1768-05-05, de Pierre Michel Hennin à Marie Louise Denis.

Made,

J'ai commencé par vous laisser recevoir vos amis, faire vos visites, voir Paris, et je me suis proposé de n'avoir l'honneur de vous écrire que quand vous auriez le tems de lire des riens.
Peut être il [y] a t'il déjà plusieurs mois que vous vous êtes remise au courant et j'aurois mieux fait de commencer plustôt à vous entretenir de nos montagnes et de leurs habitans. J'imagine cependant Madame que ce n'est pas mal prendre son tems d'entamer ma correspondance quand celle des autres se ralentit, et dumoins mes Lettres ne seront elles pas des répétitions.

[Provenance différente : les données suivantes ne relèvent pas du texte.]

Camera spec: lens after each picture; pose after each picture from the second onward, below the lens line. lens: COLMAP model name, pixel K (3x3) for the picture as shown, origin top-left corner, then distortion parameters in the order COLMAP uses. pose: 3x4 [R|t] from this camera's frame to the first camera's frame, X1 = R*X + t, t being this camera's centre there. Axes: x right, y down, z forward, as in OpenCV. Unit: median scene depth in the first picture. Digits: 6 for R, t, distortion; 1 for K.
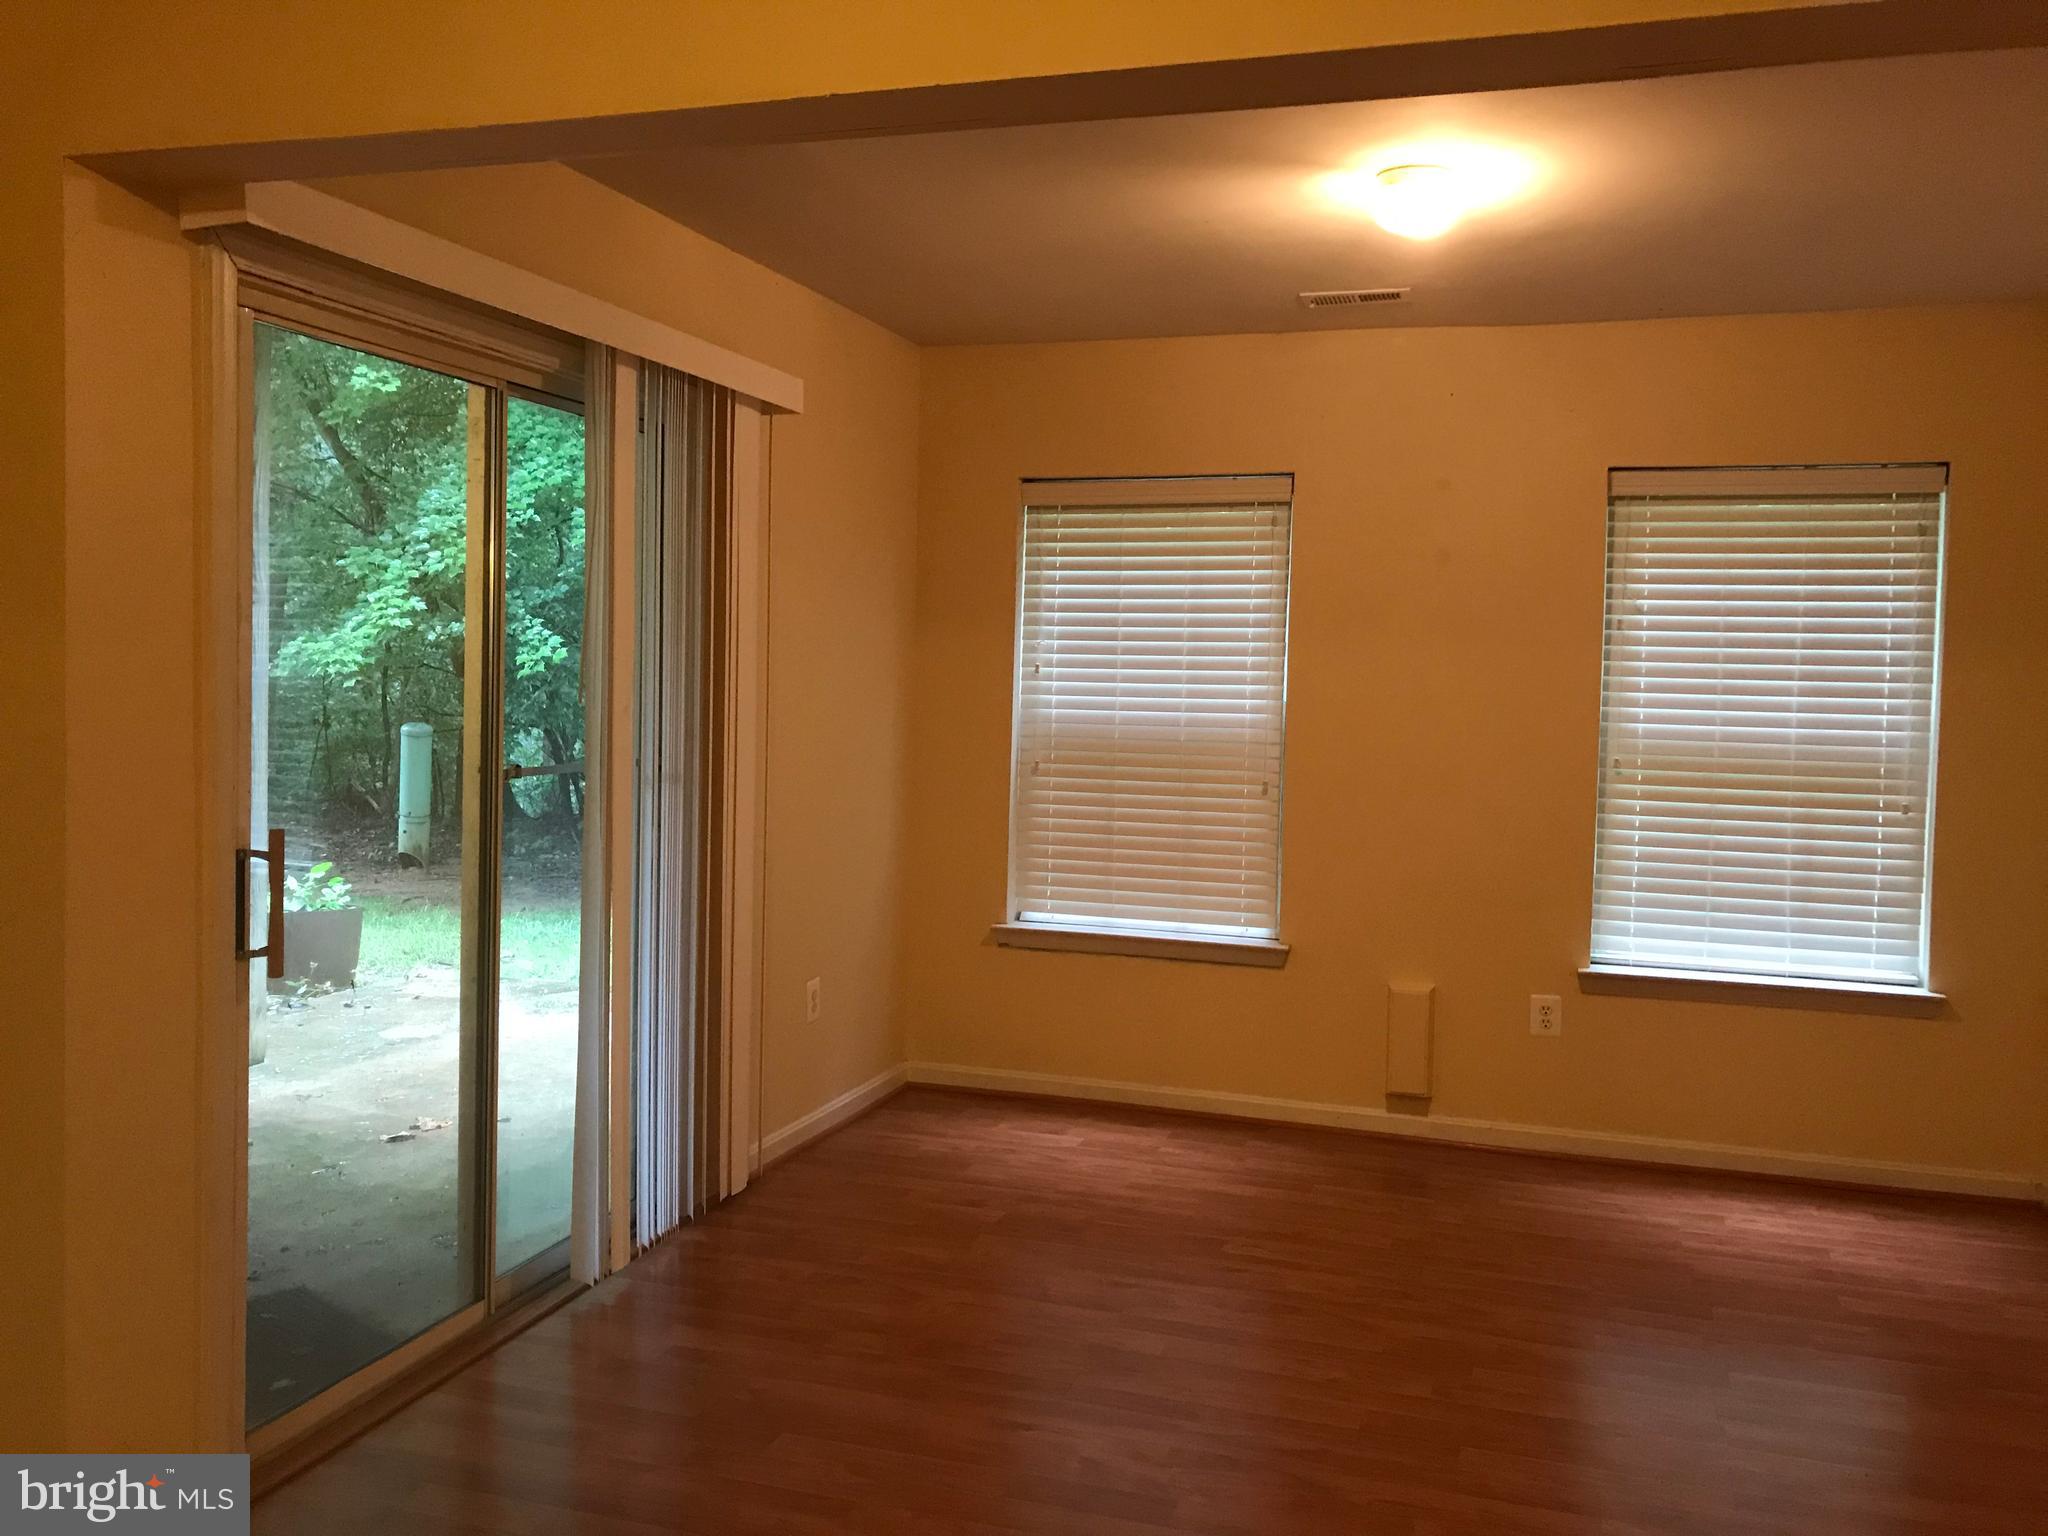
lens RADIAL K [[1660.7, 0, 1024.0], [0, 1660.7, 768.0], [0, 0, 1]] dist [0.068007, -0.136742]
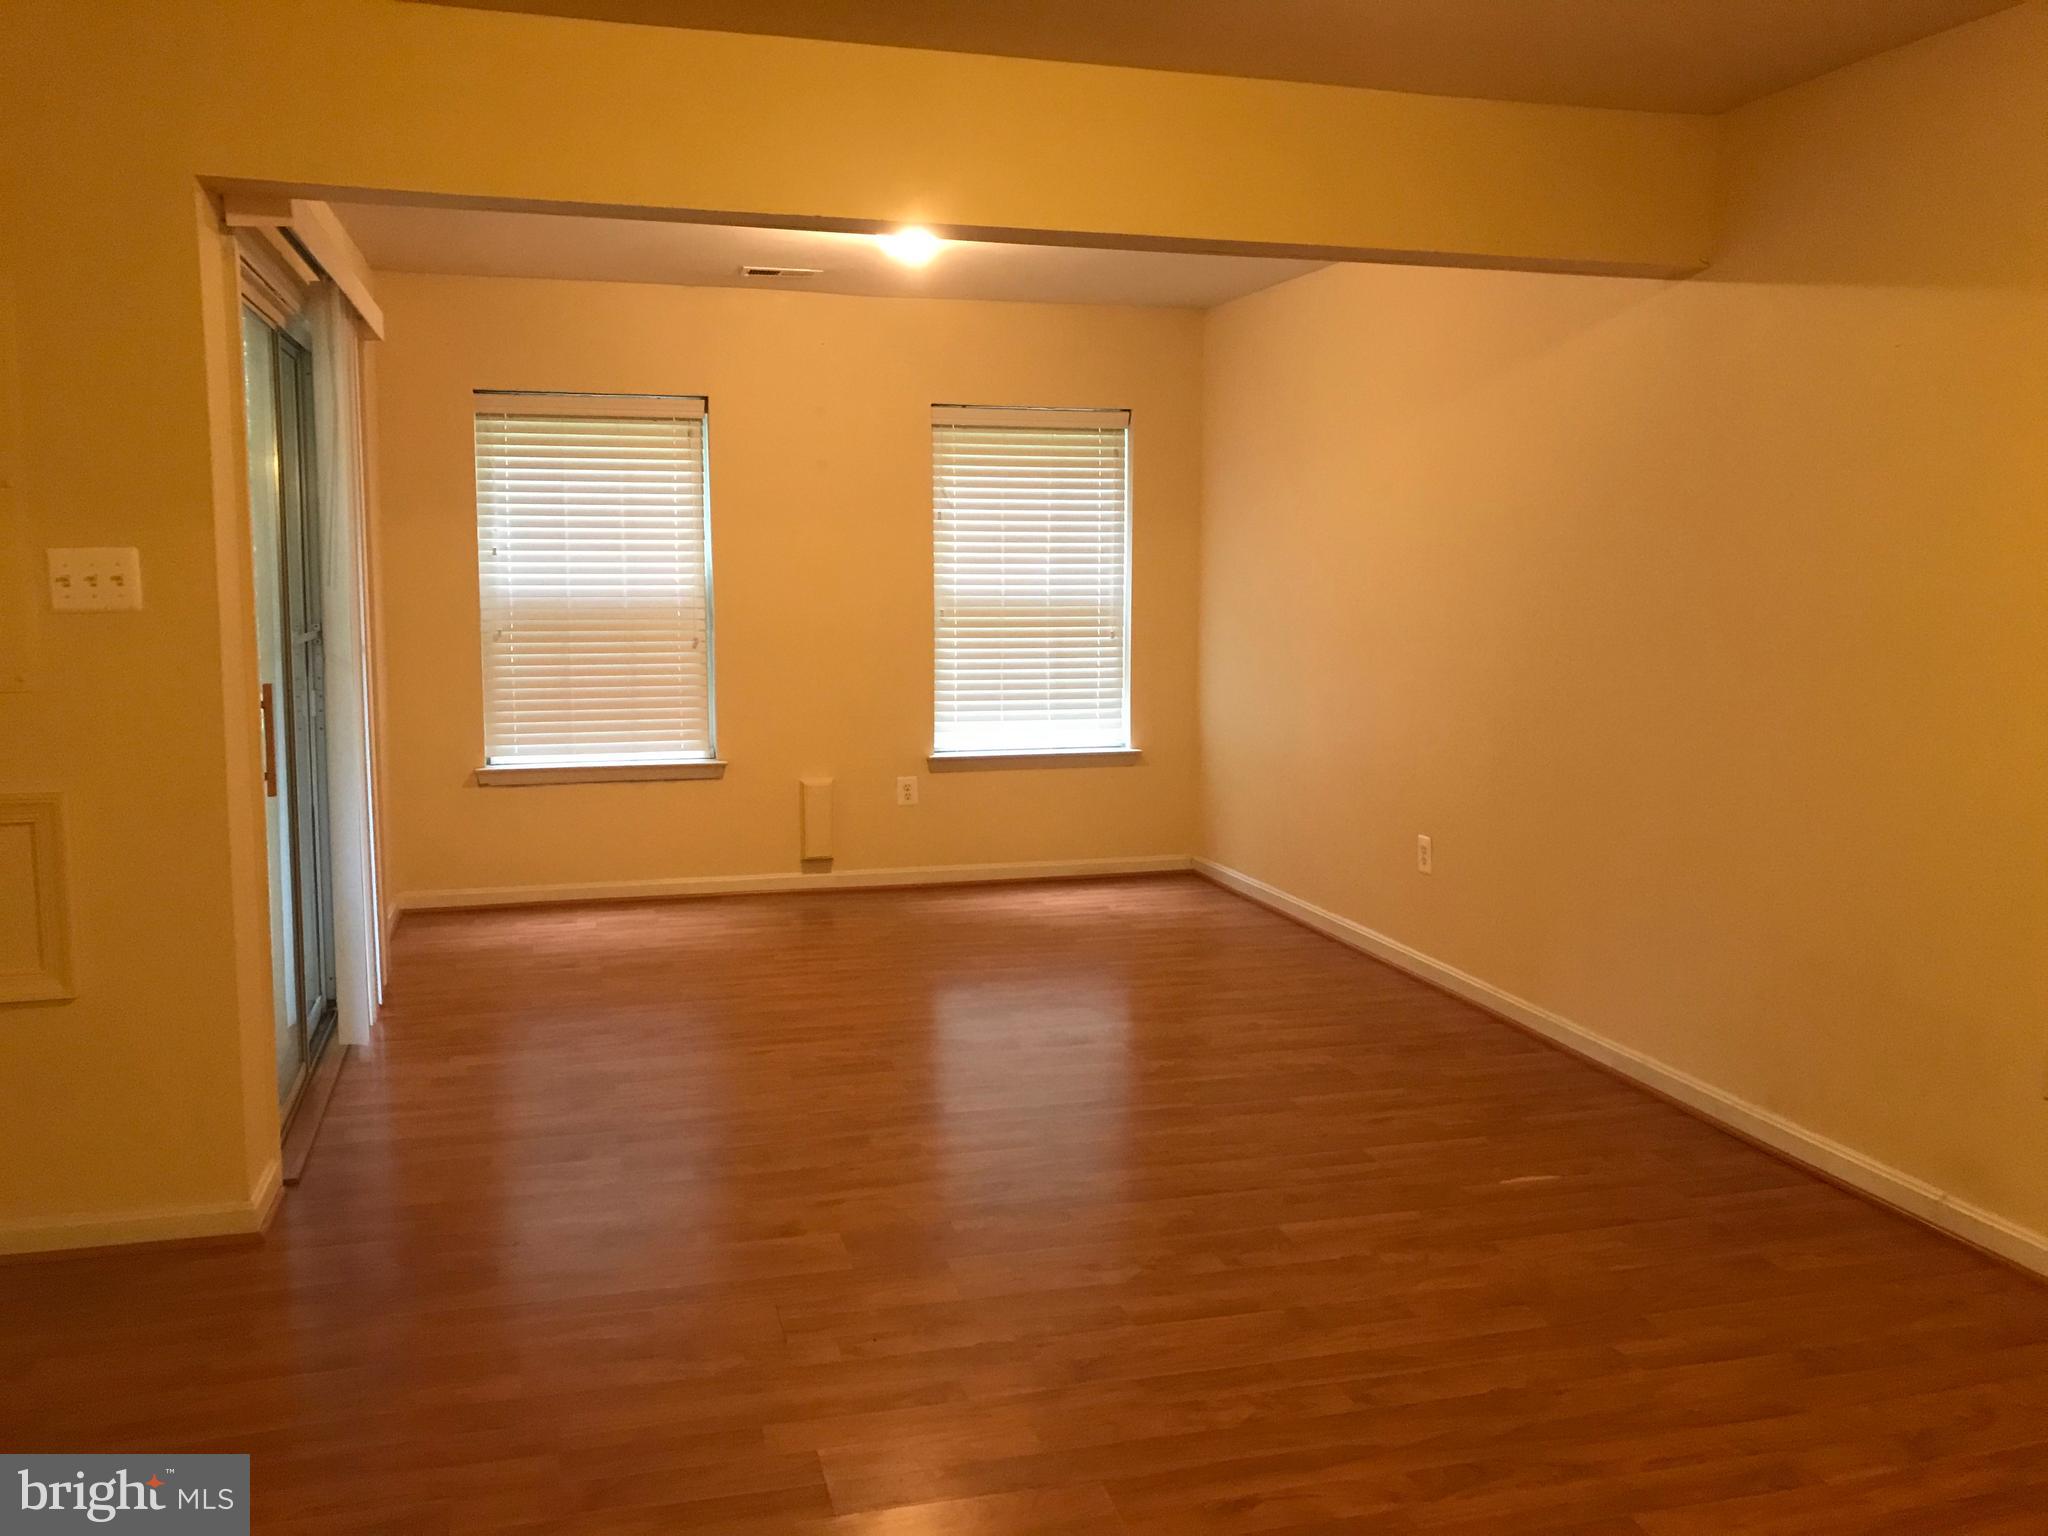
lens RADIAL K [[1641.5, 0, 1016.5], [0, 1641.5, 822.8], [0, 0, 1]] dist [0.069890, -0.134125]
pose [[0.836858, -0.105132, 0.537230, -0.362963], [0.046980, 0.991557, 0.120858, 0.008101], [-0.545401, -0.075902, 0.834732, -0.230381]]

Il m'eût été facile made de vous envoyer des volumes sur les premiers tems après votre départ. Vous aurez sçu quelque chose des conférences que j'ai eûe alors avec M. votre oncle relativement à Ferney. Dans tout ce qui s'est passé à cet égard j'ai eû pour but de l'empêcher de quitter ce Pays cy et de faire un mauvais marché. L'idée de se retirer à Tournay n'étoit pas praticable. Il y seroit mort de froid, et auroit dépensé encore beaucoup d'argent dans le fond du Cher Président. Vous sçavez sans doute qu'il y a eû une correspondance fort vive de la part du cher oncle et fort modérée de la part du Président sur le prix excessif du marché de Tournay, et en particulier de la forêt portée à 100 arpens qui se trouvent réduits à 37. La Réponse du Prés. est une pièce à garder et qui peut un jour vous sauver de l'embarras.

J'ai peu vû M. de V. depuis plusieurs mois par ce que mon jardin m'a pris tout le temps que j'avois de libre. M'y voici enfin établi et assez bien. La proximité de Ferney m'avoit porté de ce côté, c'étoit dans le tems où je me flattois de n'y être jamais importun. Aujourd'hui j'use sobrement de la permission que j'ai d'aller dérober quelques moments à la solitude du Patron.

M. Dupuits vous tient sans doute instruite Made de tout ce qui se prépare de nos côtés. L'arrivée de M. de Bourcet, Versoix prêt à être une ville, Geneve devenüe l'objet de l'indignation de notre Cour et s'en ressentant de plus en plus. Je ne vous entretiendrois pas de toutes ces choses quand j'en sçaurois les détails parce que je suis persuadé que c'est la ressource des personnes qui vous donnent des nouvelles de ce Pays cy.

Ce dont vous ne pouvez pas douter Mde c'est du désir extrême que tout le monde a de vous revoir à Ferney. On se flatte encore que vous ne lui avez pas dit adieu, et je suis du nombre de ceux qui croyent qu'un hyver long et rude joint à quelque incommodité pourra dégoûter m. de V. de son extrême solitude. Peut être serai-je plus àportée qu'un autre de lui mettre devant les yeux le besoin qu'il a de votre société, et j'ai bien des motifs pour saisir les occasions qui s'en présenteront.

J'espère obtenir la permission d'aller au mois d'octobre passer quelque tems à Paris. Je mets assurément Made au nombre des choses les plus intéressantes qui m'y appellent de pouvoir vous y faire ma cour, et causer à tête reposée avec vous d'un Pays qui vous intéresse à tant de titres. Je me flatte que vous ne douterez jamais du tendre et respectueux dévouement avec lequel j'ay l'hr.

Mes respects je vous prie à Made votre soeur et à Made Dupuits, et beaucoup d'amitiés à M. l'abb. Mignot et à m. d'Ornoy.